Head of President's Office
- In office 2 September 2001 – 3 August 2005
- President: Mohammad Khatami
- Preceded by: Mohammad-Ali Abtahi
- Succeeded by: Gholam-Hossein Elham

Personal details
- Party: Islamic Iran Participation Front
- Parent(s): Ruhollah Khatami (father) Sakineh Ziaee (mother)
- Relatives: Mohammad Khatami (brother) Mohammad-Reza Khatami (brother) Mohammad Reza Tabesh (nephew)
- Alma mater: New York University Tandon School of Engineering

= Ali Khatami =

Iranian politician

Ali Khatami is the younger brother of former Iranian president, Mohammad Khatami, and served as his chief of staff during his second term in office.

Khatami was born to Ruhollah Khatami, alongside older siblings Fatemeh Khatami and Mohammed Khatami and younger brother, Mohammad-Reza Khatami. He lived in Fort Lee, New Jersey while pursuing a master's degree in Industrial Engineering at Polytechnic University in Brooklyn.

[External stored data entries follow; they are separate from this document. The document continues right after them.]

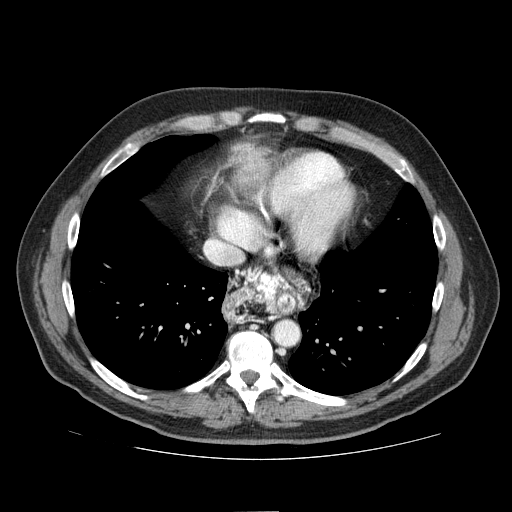
Contrast-enhanced abdominal CT (liver protocol), one axial slice. Position 70 of 81 along the scan axis. Reconstruction kernel STANDARD. 100 kVp. One of 2 acquisitions stored at this slice position. Soft-tissue window (W 400 / L 40 HU). 2.5 mm slice thickness. 512 × 512 image matrix, field of view 400 × 400 mm. Case-level facts recorded for this patient, not image findings: diagnosis: hepatocellular carcinoma (patient treated with transarterial chemoembolisation; whether this scan precedes or follows treatment is not stated here); TNM stage (as recorded): Stage-IIIA; Child-Pugh class: A; tumour nodularity: multinodular; tumour size: 5.6 cm.
Outlined on this slice (semi-automatically segmented with operator editing):
- mass: box from (x=233, y=143) to (x=270, y=181) px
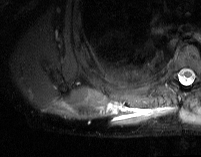
MRI of an extremity soft-tissue mass, one axial slice. Slice 14 of 74 in the series (ordered by position). STIR. MR volume resampled by the dataset authors to the PET/CT grid (not the native acquisition matrix). 3.27 mm slice thickness. 201 × 157 image matrix. Male patient. Case-level facts recorded for this patient, not image findings: histological type: pleiomorphic spindle cell undifferentiated; grade: high; site of the primary tumour: right parascapusular.
Annotated regions visible in this slice (expert contour drawn on MRI and transferred to this co-registered scan by the dataset authors):
- gross tumour volume including surrounding oedema: bounding box (x1, y1, x2, y2) in pixels: (103, 100, 173, 124)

In 2000, during his brother's first term as President of Iran, rumors circulated in the Iranian press that Ali Khatami was involved in the distribution of "videotapes in which the officials of the system were insulted". These rumors were denied by the President's office, and described as an effort to exert pressure on the President by showing his family in a damaging light.
In 2001, Mohammed Khatami named Ali as his chief of staff, after being elected to a second term as President.